I had the honor of meeting and speaking with Joseph Legree, Jr., a 2009 South Carolina Folk Heritage Award winner. Mr. Legree has been making casting nets for most of his life and grew up living off of the land and fishing off the coast of St. Helena Island.

Joseph Legree, Jr. tying a casting net

I spent nearly an hour with him as he demonstrated his net making techniques and discussed the challenges of modern life clashing with the traditional way of living in a Gullah community.

Unfortunately, his nets are not selling well these days. Mr. Legree told me that it’s now against the law to catch fish with a casting net - they must be caught with rod and reel. Actually, it’s not illegal to catch them; it’s illegal to keep them.

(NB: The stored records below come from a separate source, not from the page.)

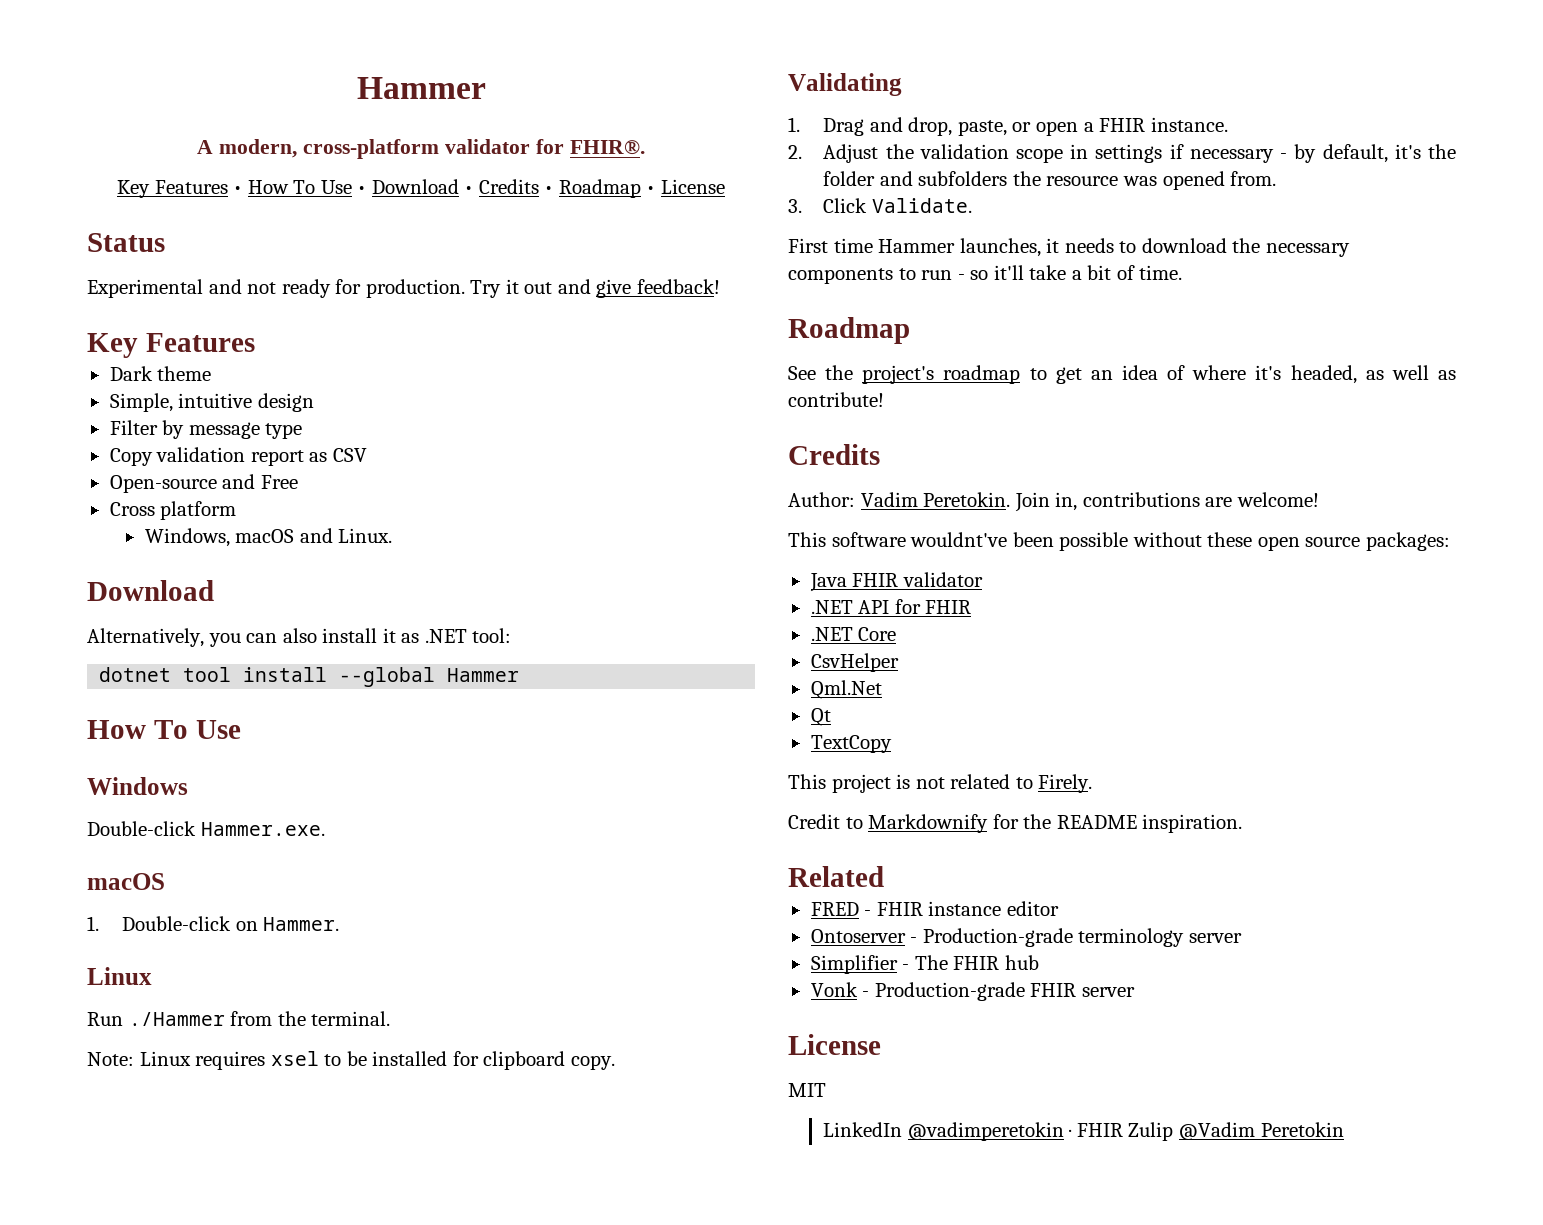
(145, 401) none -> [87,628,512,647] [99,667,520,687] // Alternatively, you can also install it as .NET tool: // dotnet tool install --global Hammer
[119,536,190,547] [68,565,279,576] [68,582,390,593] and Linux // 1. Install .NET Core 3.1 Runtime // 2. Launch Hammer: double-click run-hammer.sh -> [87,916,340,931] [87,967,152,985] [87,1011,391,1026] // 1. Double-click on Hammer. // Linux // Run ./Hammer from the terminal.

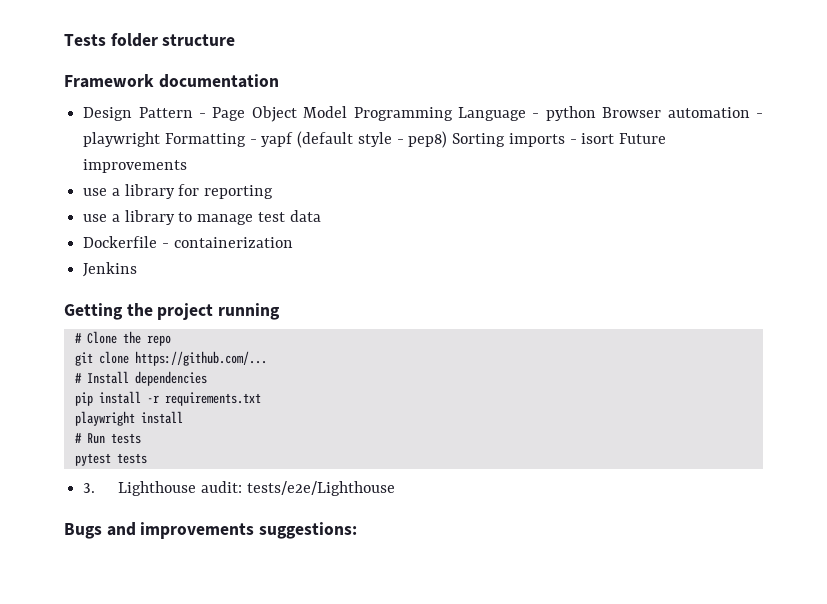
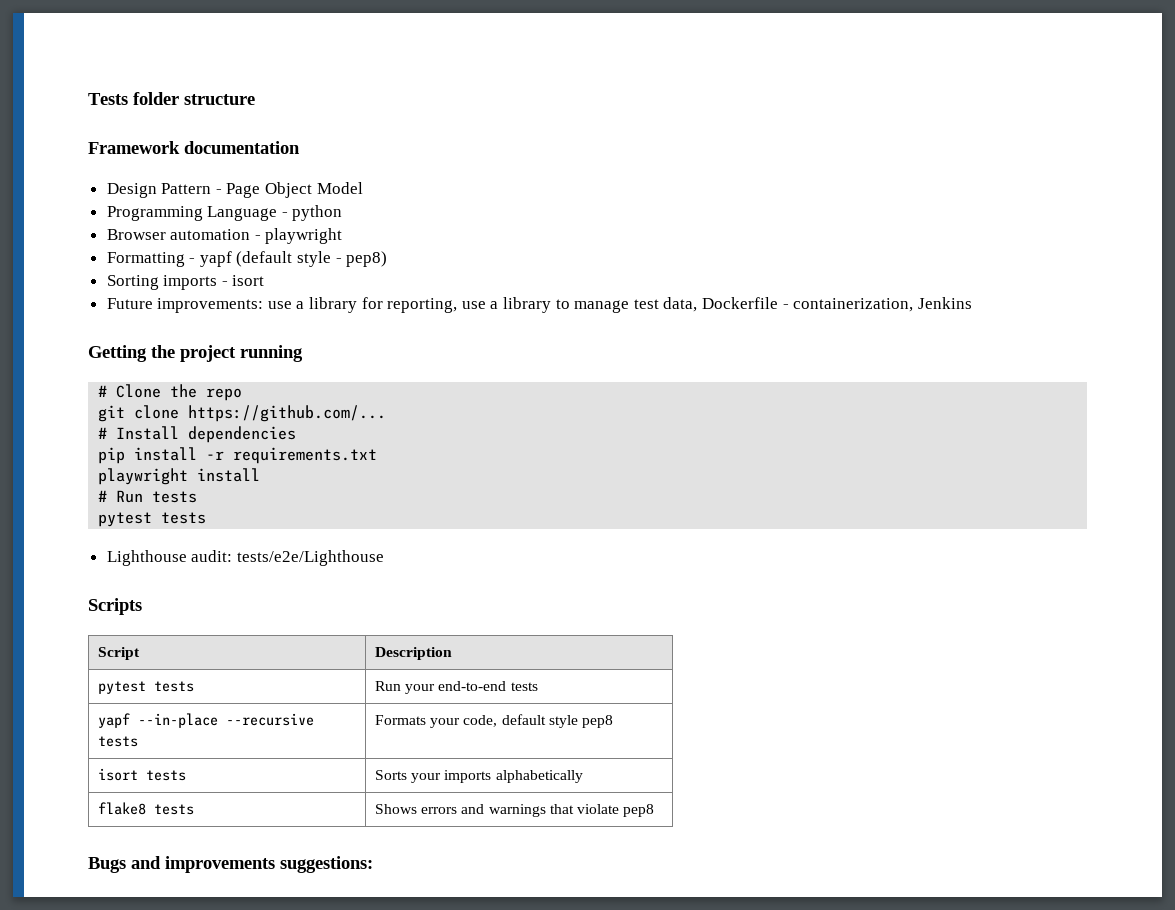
(348, 112) none -> (363, 188) //
(596, 113) none -> (343, 213) //
(161, 139) none -> (343, 236) //
(448, 139) none -> (388, 259) //
[618,133,666,144] [83,159,188,173] Future improvements // -> [106,298,264,313] // Future improvements:
[204,185,274,199] reporting // -> [387,298,458,313] reporting,
[289,210,321,222] data // -> [663,297,698,312] data,
[173,237,293,248] containerization // -> [793,298,914,312] containerization,
[83,483,96,493] 3. -> (207, 518) none
(395, 488) none -> [88,598,142,615] [97,647,140,660] [374,647,452,660] [97,681,194,694] [374,681,538,694] [97,713,314,728] [97,736,138,747] [374,714,613,728] [97,768,186,781] [374,770,583,783] [97,802,194,815] [374,804,655,817] // Scripts // Script | Description // pytest tests | Run your end-to-end tests // yapf --in-place --recursive tests | Formats your code, default style pep8 // isort tests | Sorts your imports alphabetically // flake8 tests | Shows errors and warnings that violate pep8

It seems a strange juxtaposition that one element of government celebrates his trade and another makes it obsolete.

Cast net making, fishing, and oystering are central elements of Gullah culture. It’s unfortunate that some kind of exception can’t be made for traditional methods used by community elders, even if they simply restrict the numbers. I can’t imagine there’s much danger of older Gullah fisherman “fishing out” the area. It’s really the large fishing industries that threaten the population.

The challenge with a dialect recording of Joseph Legree, Jr. is that his Gullah accent is strong enough to make him very difficult for a midwestern accent speaker like me to understand. I was able to grasp the basic idea behind much of what he said, but the precise words were often lost to me.

This reminds me of Cajun dialect recordings I made a few years ago. I was able to speak to an elderly Cajun woman, but I sometimes couldn’t tell when she drifted from English to French and back again. I had an interpreter along with me that time, but I was on my own with Mr. Legree.

In the end, I walked away with a great appreciation of his traditional craft, and I understood some of the challenges he faces carrying on such traditions in modern America. There seems to be a growing appreciation for Gullah heritage after many decades of focusing on integrating into mainstream American culture. The generation of practitioners that was lost in the middle, however, may be enough to permanently break the tie with the past. When people like Joseph Legree, Jr. pass, the true traditions may pass along with them.